As the author of the WSJ author of the column wrote in a prior column about Carlos Slim, privatization in Mexico has been disastrous for Mexico’s democracy and economy because it has produced monopoly and massively increased inequality.
Mexico is now heading into an even more disastrous wave of privatization.
The WSJ column and the Morgan Stanley forecasts ignore Ecuador because it would have contradicted their claims. President Correa is an economist, and one whose predictions have proven far more accurate than the oligarchs’ economists. (Dr. Bachelet is a pediatrician.) The right cannot dismiss Correa or Bachelet’s intelligence without making their ideological biases embarrassingly apparent. Per capita GDP in Ecuador, measured on the conventional purchasing power parity (PPP) basis, was 58% of Mexico’s when Correa was elected in 2007. As of yearend 2012, the most recent date when comparative PPP data are available, that ratio has increased to 65%. Ecuador’s per capita GDP growth in 2013 has been much faster than Mexico’s so Ecuador continues to gain quickly on Mexico under Correa’s economic policies.

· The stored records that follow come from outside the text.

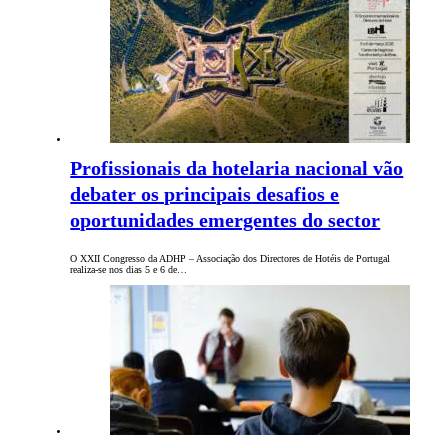
Profissionais da hotelaria nacional vão
debater os principais desafios e
oportunidades emergentes do sector
O XXII Congresso da ADHP – Associação dos Directores de Hotéis de Portugal
realiza-se nos dias 5 e 6 de…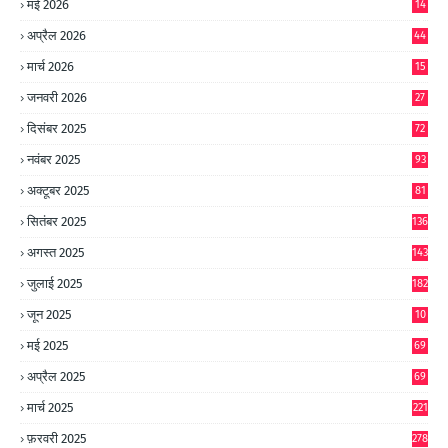
मई 2026
14
8
अप्रैल 2026
44
मार्च 2026
15
जनवरी 2026
27
दिसंबर 2025
72
नवंबर 2025
93
अक्टूबर 2025
81
सितंबर 2025
136
अगस्त 2025
143
जुलाई 2025
182
जून 2025
10
0
मई 2025
69
अप्रैल 2025
69
मार्च 2025
221
फ़रवरी 2025
278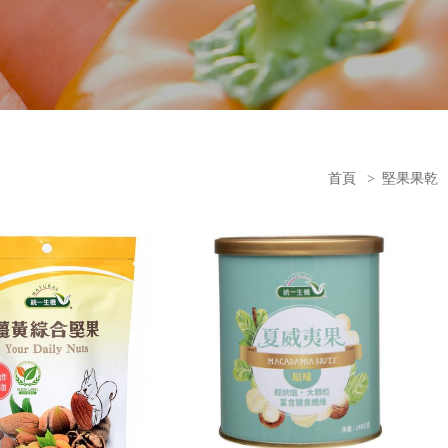
首頁
>
堅果果乾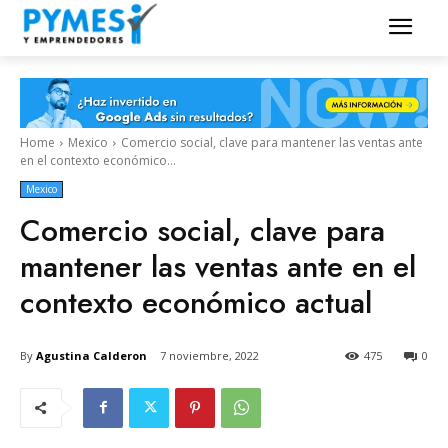
Home
Mexico
Comercio social, clave para mantener las ventas ante
en el contexto económico...
Mexico
Comercio social, clave para
mantener las ventas ante en el
contexto económico actual
By
Agustina Calderon
7 noviembre, 2022
475
0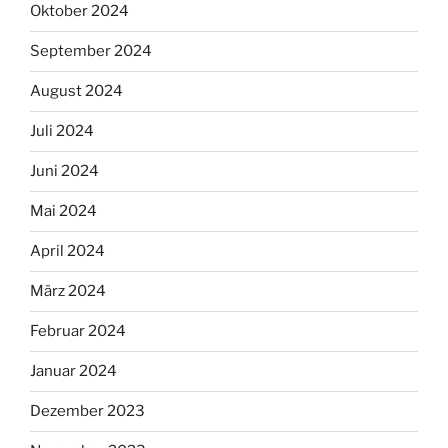
Oktober 2024
September 2024
August 2024
Juli 2024
Juni 2024
Mai 2024
April 2024
März 2024
Februar 2024
Januar 2024
Dezember 2023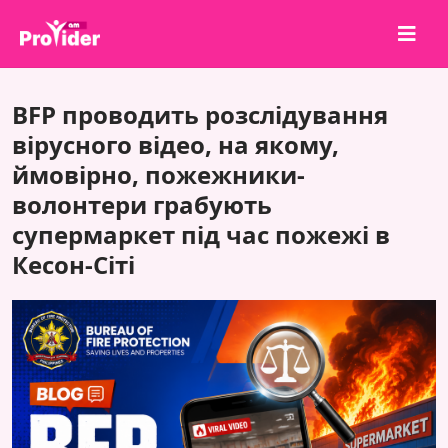
Поділися, щоб виграти!
BFP проводить розслідування
Про нас
вірусного відео, на якому,
ймовірно, пожежники-
Увійти
волонтери грабують
Зареєструватися
супермаркет під час пожежі в
Послуги
Кесон-Сіті
API
Умови
Блог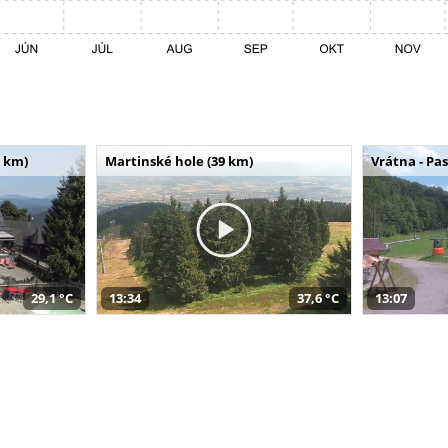
 km)
Martinské hole (39 km)
Vrátna - Pa
29,1 °C
13:34
37,6 °C
13:07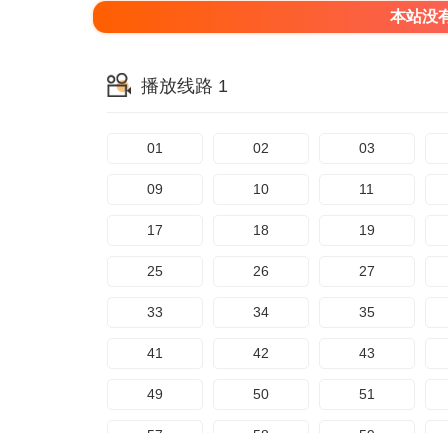
本站没
播放线路 1
01
02
03
09
10
11
17
18
19
25
26
27
33
34
35
41
42
43
49
50
51
57
58
59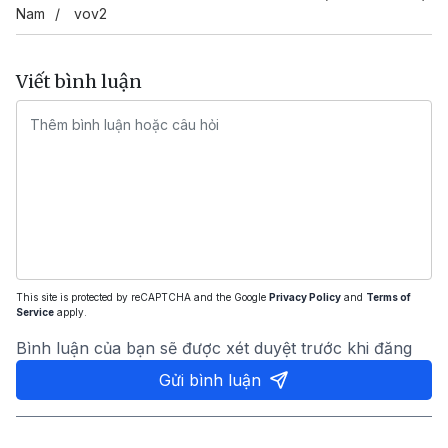
Nam
vov2
Viết bình luận
This site is protected by reCAPTCHA and the Google
Privacy Policy
and
Terms of
Service
apply.
Bình luận của bạn sẽ được xét duyệt trước khi đăng
Gửi bình luận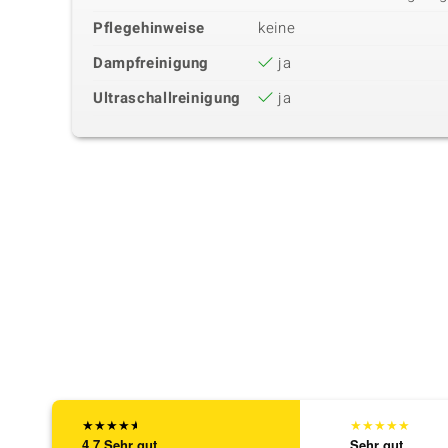
Pflegehinweise
keine
Dampfreinigung
ja
Ultraschallreinigung
ja
★
★
★
★
★
★
★
★
★
★
4,7
Sehr gut
Sehr gut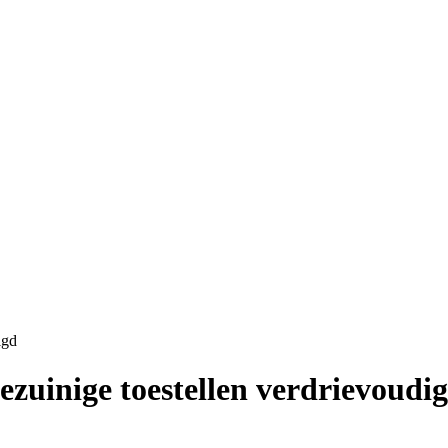
igd
zuinige toestellen verdrievoudi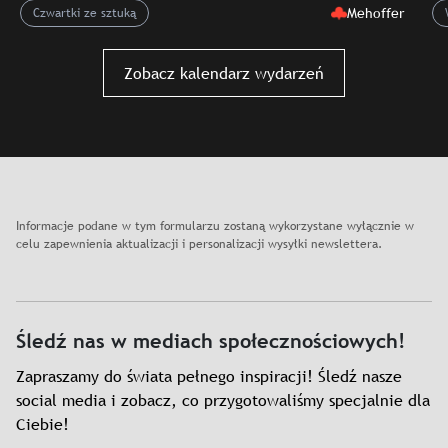
Mehoffer
Czwartki ze sztuką
Slajd: Czwartki w cieniu sztuki. Oprowadzania wakacyjne 
Zobacz kalendarz wydarzeń
Informacje podane w tym formularzu zostaną wykorzystane wyłącznie w
celu zapewnienia aktualizacji i personalizacji wysyłki newslettera.
Śledź nas w mediach społecznościowych!
Zapraszamy do świata pełnego inspiracji! Śledź nasze
social media i zobacz, co przygotowaliśmy specjalnie dla
Ciebie!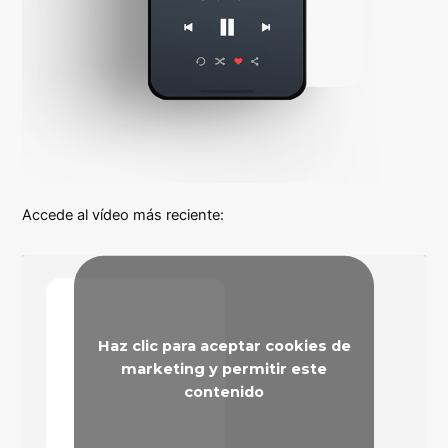
Accede al vídeo más reciente:
Haz clic para aceptar cookies de
marketing y permitir este
contenido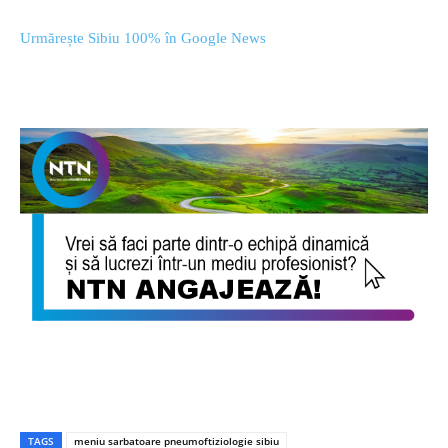
Urmărește Sibiu 100% în Google News
TAGS
meniu sarbatoare pneumoftiziologie sibiu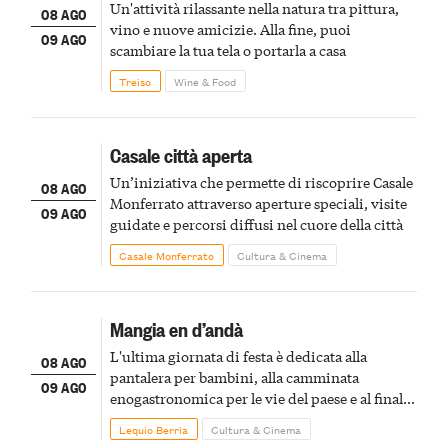
Un'attività rilassante nella natura tra pittura,
08 AGO
vino e nuove amicizie. Alla fine, puoi
09 AGO
scambiare la tua tela o portarla a casa
Treiso
Wine & Food
Casale città aperta
Un’iniziativa che permette di riscoprire Casale
08 AGO
Monferrato attraverso aperture speciali, visite
09 AGO
guidate e percorsi diffusi nel cuore della città
Casale Monferrato
Cultura & Cinema
Mangia en d’andà
L'ultima giornata di festa è dedicata alla
08 AGO
pantalera per bambini, alla camminata
09 AGO
enogastronomica per le vie del paese e al finale
pirotecnico
Lequio Berria
Cultura & Cinema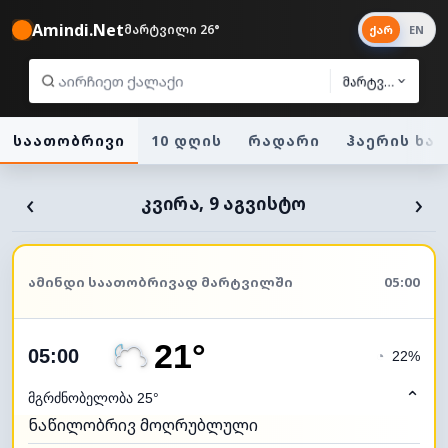
Amindi.Net
მარტვილი 26°
ქარ
EN
მარტვილი
საათობრივი
10 დღის
რადარი
ჰაერის ხა
‹
›
ᲙᲕᲘᲠᲐ, 9 ᲐᲒᲕᲘᲡᲢᲝ
ᲐᲛᲘᲜᲓᲘ ᲡᲐᲐᲗᲝᲑᲠᲘᲕᲐᲓ ᲛᲐᲠᲢᲕᲘᲚᲨᲘ
05:00
21°
05:00
◔
22%
⌃
მგრძნობელობა 25°
ნაწილობრივ მოღრუბლული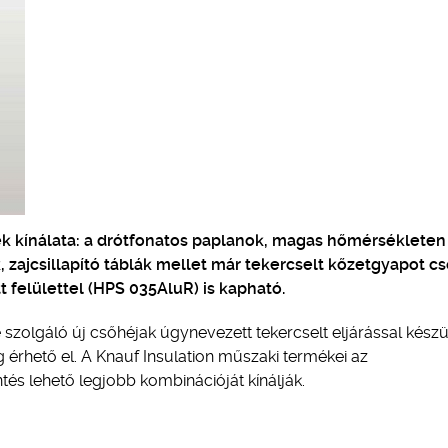
ek kínálata: a drótfonatos paplanok, magas hőmérsékleten
 zajcsillapító táblák mellet már tekercselt kőzetgyapot c
tt felülettel (HPS 035AluR) is kapható.
 szolgáló új csőhéjak úgynevezett tekercselt eljárással készü
 érhető el. A Knauf Insulation műszaki termékei az
és lehető legjobb kombinációját kínálják.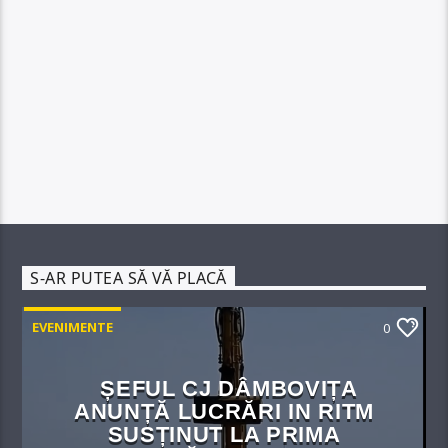
S-AR PUTEA SĂ VĂ PLACĂ
EVENIMENTE
0
ȘEFUL CJ DÂMBOVIȚA
ANUNȚĂ LUCRĂRI IN RITM
SUSȚINUT LA PRIMA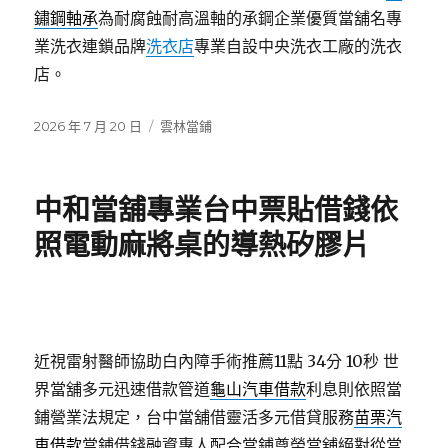
鏽鋼軸承
為耐腐蝕耐高溫軸的承鋼企業優質當舖名專
業洗衣連鎖品牌
洗衣店
專業自設中央洗衣工廠的洗衣
店。
發
分
2026 年 7 月 20 日
雲林當鋪
佈
類
日
期:
中和當舖專業台中票貼借錢依
照電動麻將桌的導熱矽膠片
近視雷射醫師協助白內障手術推薦11點 34分 10秒
世
界當舖多元迅速借款管道
龜山汽車借款
利息則依照當
鋪營業法規定，台中當舖借靈活多元借貸服務
苗栗汽
車借款
當鋪借錢融資專人配合當鋪尊榮當舖絕對從當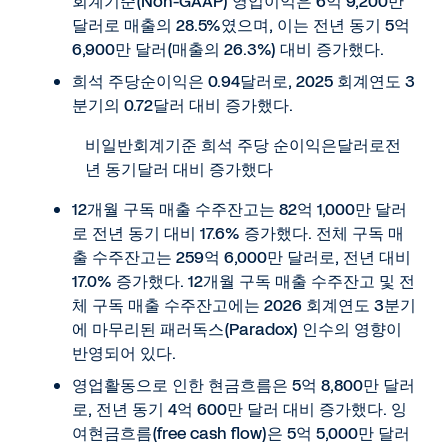
회계기준(Non-GAAP) 영업이익은 6억 9,200만
달러로 매출의 28.5%였으며, 이는 전년 동기 5억
6,900만 달러(매출의 26.3%) 대비 증가했다.
희석 주당순이익은 0.94달러로, 2025 회계연도 3
분기의 0.72달러 대비 증가했다.
비일반회계기준 희석 주당 순이익은달러로전
년 동기달러 대비 증가했다
12개월 구독 매출 수주잔고는 82억 1,000만 달러
로 전년 동기 대비 17.6% 증가했다. 전체 구독 매
출 수주잔고는 259억 6,000만 달러로, 전년 대비
17.0% 증가했다. 12개월 구독 매출 수주잔고 및 전
체 구독 매출 수주잔고에는 2026 회계연도 3분기
에 마무리된 패러독스(Paradox) 인수의 영향이
반영되어 있다.
영업활동으로 인한 현금흐름은 5억 8,800만 달러
로, 전년 동기 4억 600만 달러 대비 증가했다. 잉
여현금흐름(free cash flow)은 5억 5,000만 달러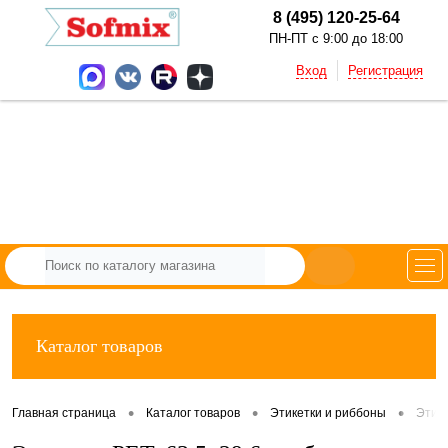
8 (495) 120-25-64
ПН-ПТ с 9:00 до 18:00
Вход
Регистрация
Каталог товаров
•
•
•
Главная страница
Каталог товаров
Этикетки и риббоны
Этик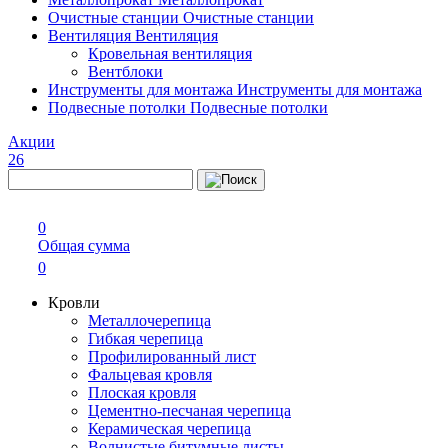
Очистные станции
Очистные станции
Вентиляция
Вентиляция
Кровельная вентиляция
Вентблоки
Инструменты для монтажа
Инструменты для монтажа
Подвесные потолки
Подвесные потолки
Акции
26
0
Общая сумма
0
Кровли
Металлочерепица
Гибкая черепица
Профилированный лист
Фальцевая кровля
Плоская кровля
Цементно-песчаная черепица
Керамическая черепица
Волнистые битумные листы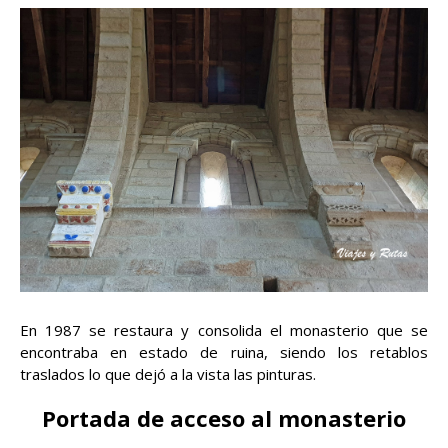
En 1987 se restaura y consolida el monasterio que se
encontraba en estado de ruina, siendo los retablos
traslados lo que dejó a la vista las pinturas.
Portada de acceso al monasterio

Under Correa, poverty has fallen sharply in Ecuador. The GDP growth is not simply going into the hands of a tiny group of oligarchs.
Inflation has not been a problem in Ecuador. Ecuador gets left out of the right wing narratives about Latin America because it falsifies the narrative and makes it clear that the Latin American nations that have elected progressive leaders are not some monolithic “axis,” but rather sovereign states that follow diverse policies reflecting the electorate’s views and the preferences of their democratically-elected leaders. Ecuador and Chile’s economies have proven so successful under progressive leadership that the oligarchs’ apologists find it is essential to edit them out of history.